Cilleruelo, L. (2001). Anti-copyright actions: Art, trasgression and subsistence. In Viaje al País de los Vascos. Bilbao: MEDIAZ, Asociación de artistas visuales. pp.46-48

(Recommended Citation)

2001mediaz

Abstract

“I contractually bind to not keeping a copy of the site or duplicate if somewhere else”

With these words and contractually, Válery Grancher, who the Cartier Pour làrt Contemporain foundation had put in charge of developing the Internet piece “Self” (1), renounced the right to keep a copy of his site or clone it in another web page. The artist joked saying that he would be the only person who would not have a copy of his own work. Grancher referred to the fact that every time we access a web page, an exact copy of it is temporarily recorded in the memory of our navigator.

Since the appereance of means of technical reproduction, art has lost its quality of uniqueness and has therefore been derpived of its “aura of authenticity” of Walter Benjamin, which it loses in teh act of reproduction. With respect to other means, in the work of net.art this loss is expressed not only in its facility to be copied but also in its capacity to be distributed: “to be on-line means to be distributed” (3). Contrary to Benjamin, labels like “willingness to be copied” (4), established by the jury at Ars Electronica 1996 to evaluate WWWArt, value its capacity for reproduction: The success of a work of art is directly proportional to its dissemination and extension on the net. The Internet work is capable of expanding itself through this means, sending its virtual clones: teletransporting them. A year later the jury of the same festival expressid it like this:
“Survival” on the net is often about being copied: loading a copy of a webpage in your browser’s cache, giving out freeware or shareware (that is, copies of one’s program), offering people the possibility to copy, save, cut, paste and use information, pictures, programs, or other chunks of distilled ideas and creativity. Being copied on the net is indeed a measure of success: the more one’s page is linked to, the more one’s program or interface is used by others, the more people subscribe to one’s memes by replicating it, and the more viable and vivid the meme becomes, the better adapted it is.

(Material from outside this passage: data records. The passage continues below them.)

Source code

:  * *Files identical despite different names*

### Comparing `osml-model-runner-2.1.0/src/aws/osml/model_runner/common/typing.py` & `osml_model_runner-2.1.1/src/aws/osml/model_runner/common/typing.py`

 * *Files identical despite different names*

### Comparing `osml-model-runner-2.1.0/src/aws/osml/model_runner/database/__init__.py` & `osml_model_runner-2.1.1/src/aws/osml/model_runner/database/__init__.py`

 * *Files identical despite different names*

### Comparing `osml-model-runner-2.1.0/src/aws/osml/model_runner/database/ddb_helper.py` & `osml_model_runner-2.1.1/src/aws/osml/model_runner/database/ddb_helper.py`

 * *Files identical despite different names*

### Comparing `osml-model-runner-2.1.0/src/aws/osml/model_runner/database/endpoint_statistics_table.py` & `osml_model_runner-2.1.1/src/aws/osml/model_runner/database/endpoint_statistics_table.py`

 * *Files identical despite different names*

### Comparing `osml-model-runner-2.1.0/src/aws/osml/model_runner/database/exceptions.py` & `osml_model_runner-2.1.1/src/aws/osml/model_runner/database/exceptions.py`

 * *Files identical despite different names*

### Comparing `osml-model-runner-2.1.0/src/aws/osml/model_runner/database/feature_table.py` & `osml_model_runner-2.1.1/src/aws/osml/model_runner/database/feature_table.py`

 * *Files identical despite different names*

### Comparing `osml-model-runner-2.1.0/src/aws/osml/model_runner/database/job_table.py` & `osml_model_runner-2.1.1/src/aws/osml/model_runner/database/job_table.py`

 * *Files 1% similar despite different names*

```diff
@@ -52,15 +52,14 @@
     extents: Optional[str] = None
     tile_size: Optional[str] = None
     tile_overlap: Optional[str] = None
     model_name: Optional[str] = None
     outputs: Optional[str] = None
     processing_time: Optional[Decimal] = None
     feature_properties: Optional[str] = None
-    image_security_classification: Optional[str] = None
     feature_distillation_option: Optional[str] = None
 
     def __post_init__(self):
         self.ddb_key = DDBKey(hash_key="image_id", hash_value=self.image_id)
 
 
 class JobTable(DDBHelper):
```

This concept originally finds its explication in Richard Dawkins book titled “The Selfish Gene” where the autor puts forward the idea that we are nothing but machines whose job is the perpetual existence of the selfish genes of our cells. By analogy with genes, Dawkins builds the notion of “memes”: cultural information units, cognitive, behavioural patterns that propagate themselves and replicate through communication, a paradigm of a culture-based history of development. These units of cultural information are structured to survive on the web: copied, linked.

So therefore, the concep of “memes” goes against that of copyright. “to be copied” is synoymous with sucess on the net. The net.art can and should be downloaded and saved on our hard disk. With respect to thist subject, one of the most interesting cases is regarding the duplication of the website of Documenta X, by the artist Vuk Cosic. Before disappearance from the web, Cosic made an exact copy of it and put it on his website, an action that according to the author, the idea of ready-made was implicit. Reaffirming this theory Rachel Baker thinks that one of the most interesting processes of the net.artist is to redirect, reframe the information: “turning shit into gold”. Like, for example, the work “WWWArt Award” by Shulgin mentions, which recompiles works which where not made in the art senseand, following the tradition of Duchamp’s ready-makers, turns them into art.